Students who were randomly assigned to participate in the program significantly outperformed their peers who were not in all areas, including English, which was the main goal of the program.
ChatGPT in lesson preparation – Teacher Choices trial (Education Endowment Foundation)
Teachers using ChatGPT experienced significantly lower lesson and resource preparation time than a comparison group of teachers who were asked not to use GenAI tools to plan their lessons. … This represents a reduction of 31% for ChatGPT teachers compared to the comparison group teachers. … Quality did not appear to be affected …
AI Tutoring Outperforms Active Learning (Harvard)

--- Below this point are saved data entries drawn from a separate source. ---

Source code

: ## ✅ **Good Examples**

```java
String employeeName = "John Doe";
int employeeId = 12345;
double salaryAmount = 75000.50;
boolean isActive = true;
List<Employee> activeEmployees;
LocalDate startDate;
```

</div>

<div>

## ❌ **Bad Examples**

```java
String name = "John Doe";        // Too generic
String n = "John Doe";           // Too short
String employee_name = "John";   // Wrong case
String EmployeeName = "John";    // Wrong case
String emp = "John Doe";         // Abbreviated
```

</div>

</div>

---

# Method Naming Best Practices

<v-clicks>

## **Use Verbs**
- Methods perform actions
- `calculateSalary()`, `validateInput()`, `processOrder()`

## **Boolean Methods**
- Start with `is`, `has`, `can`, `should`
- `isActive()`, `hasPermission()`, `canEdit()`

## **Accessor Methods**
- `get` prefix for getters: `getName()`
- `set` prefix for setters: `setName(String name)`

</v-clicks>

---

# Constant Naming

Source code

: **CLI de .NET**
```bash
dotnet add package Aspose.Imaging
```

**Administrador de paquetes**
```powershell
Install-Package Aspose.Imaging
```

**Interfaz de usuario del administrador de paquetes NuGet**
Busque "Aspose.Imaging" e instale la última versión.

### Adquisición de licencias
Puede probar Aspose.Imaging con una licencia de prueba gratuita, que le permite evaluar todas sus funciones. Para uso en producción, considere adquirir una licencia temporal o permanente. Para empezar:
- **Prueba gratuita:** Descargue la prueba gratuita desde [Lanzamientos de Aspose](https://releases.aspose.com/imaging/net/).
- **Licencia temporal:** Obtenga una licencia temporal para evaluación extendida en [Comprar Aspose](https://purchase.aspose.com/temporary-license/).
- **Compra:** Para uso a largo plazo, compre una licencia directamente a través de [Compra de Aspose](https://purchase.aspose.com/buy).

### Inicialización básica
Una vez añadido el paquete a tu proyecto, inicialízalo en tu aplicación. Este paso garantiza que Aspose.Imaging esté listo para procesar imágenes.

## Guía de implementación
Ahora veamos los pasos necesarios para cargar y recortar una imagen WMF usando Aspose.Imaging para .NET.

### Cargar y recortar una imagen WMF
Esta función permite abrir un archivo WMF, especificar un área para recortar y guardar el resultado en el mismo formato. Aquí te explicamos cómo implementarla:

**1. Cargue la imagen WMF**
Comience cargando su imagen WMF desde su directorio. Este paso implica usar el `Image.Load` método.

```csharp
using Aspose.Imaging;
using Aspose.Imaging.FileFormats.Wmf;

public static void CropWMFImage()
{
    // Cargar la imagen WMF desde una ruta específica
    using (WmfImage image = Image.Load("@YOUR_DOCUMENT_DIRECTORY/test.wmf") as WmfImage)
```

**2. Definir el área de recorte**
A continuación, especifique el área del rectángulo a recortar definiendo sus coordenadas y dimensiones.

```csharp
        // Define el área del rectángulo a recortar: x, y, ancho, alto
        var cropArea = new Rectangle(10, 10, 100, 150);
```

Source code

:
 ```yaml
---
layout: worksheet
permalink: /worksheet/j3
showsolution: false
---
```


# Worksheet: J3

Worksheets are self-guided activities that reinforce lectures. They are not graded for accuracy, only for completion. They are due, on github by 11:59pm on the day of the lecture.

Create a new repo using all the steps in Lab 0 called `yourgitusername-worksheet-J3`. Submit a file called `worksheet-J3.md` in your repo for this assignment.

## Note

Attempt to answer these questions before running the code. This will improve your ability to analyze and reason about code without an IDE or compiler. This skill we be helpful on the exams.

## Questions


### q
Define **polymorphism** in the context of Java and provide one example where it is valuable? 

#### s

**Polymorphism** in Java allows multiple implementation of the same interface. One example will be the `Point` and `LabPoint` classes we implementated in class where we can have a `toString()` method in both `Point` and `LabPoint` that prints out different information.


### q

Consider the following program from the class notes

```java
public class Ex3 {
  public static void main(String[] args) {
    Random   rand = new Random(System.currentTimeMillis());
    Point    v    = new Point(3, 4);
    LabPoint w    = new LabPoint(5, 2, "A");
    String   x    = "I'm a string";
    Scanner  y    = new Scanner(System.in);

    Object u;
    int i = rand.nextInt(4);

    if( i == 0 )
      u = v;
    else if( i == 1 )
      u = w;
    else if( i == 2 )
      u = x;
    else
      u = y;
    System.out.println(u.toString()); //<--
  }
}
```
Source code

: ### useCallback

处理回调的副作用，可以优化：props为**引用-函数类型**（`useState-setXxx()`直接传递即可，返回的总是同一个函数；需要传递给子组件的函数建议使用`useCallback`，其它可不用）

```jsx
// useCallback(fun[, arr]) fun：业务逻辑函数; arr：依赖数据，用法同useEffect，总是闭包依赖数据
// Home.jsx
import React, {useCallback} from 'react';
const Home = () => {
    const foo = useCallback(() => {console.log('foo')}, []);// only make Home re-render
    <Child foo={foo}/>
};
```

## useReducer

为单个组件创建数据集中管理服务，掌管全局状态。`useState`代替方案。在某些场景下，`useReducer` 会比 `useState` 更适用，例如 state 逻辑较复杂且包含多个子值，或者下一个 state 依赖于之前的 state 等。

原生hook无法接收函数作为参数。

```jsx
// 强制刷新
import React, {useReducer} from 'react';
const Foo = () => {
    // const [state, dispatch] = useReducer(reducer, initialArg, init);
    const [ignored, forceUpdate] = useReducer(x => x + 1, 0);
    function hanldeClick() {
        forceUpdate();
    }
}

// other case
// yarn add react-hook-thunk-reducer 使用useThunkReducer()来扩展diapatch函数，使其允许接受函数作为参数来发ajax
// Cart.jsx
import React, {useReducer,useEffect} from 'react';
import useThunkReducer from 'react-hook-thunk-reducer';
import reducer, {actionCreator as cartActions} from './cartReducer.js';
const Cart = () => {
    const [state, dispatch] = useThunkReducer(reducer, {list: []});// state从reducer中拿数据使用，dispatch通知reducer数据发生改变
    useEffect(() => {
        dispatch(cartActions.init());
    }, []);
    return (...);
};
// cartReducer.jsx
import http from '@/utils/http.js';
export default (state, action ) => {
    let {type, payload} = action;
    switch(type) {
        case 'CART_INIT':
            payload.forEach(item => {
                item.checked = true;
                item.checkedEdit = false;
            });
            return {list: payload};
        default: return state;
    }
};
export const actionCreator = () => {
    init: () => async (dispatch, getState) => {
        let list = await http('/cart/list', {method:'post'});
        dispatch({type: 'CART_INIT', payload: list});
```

We find that students learn more than twice as much in less time when using an AI tutor, compared with the active learning class. They also feel more engaged and more motivated.
The Rise of Artificial Intelligence at JPMorgan (WSJ)
In the past year, JPMorgan rolled out a tool it calls LLM Suite for most of its employees that allows them to use generative artificial intelligence from OpenAI and others.
We now have 200,000 people in the firm who have the tool on their desk. Half of them use it pretty actively every day, and we estimate people use it on average for one-to-two hours a week.
We are starting [to connect AI to JPM proprietary data]. It’s a work in progress. We’re obviously doing that very carefully and thoughtfully. Data privacy is our first and foremost priority. … That then becomes the differentiator in terms of how much value JPMorgan gets versus somebody else in financial services. A lot of the focus we have is on how do you safely and effectively leverage the knowledge and the insights that we have in the firm.
We have controls around everything we’ve done with AI that have been long established. Every time we develop a use case, it goes through a rigorous process. Some models we’ve designed are very constrained. You can see everything it’s doing. So that might be something you would use in a credit decision.
Major Asia bank to cut 4,000 roles as AI replaces humans (BBC)
Singapore's biggest bank, DBS, says it expects to cut about 4,000 roles over the next three years as artificial intelligence (AI) takes on more work currently done by humans.
Scaling Core Earnings Measurement with Large Language Models
Using the text of 10-K filings from U.S. public companies between 2000 and 2023, we employ LLMs … to identify unusual losses, then gains, and then tabulate and aggregate them. …
We find that … AI assistance significantly boosts productivity in five out of six tested legal tasks … yielding statistically significant gains of approximately … 34% to 140%, with particularly strong effects in complex tasks like drafting persuasive letters and analyzing complaints.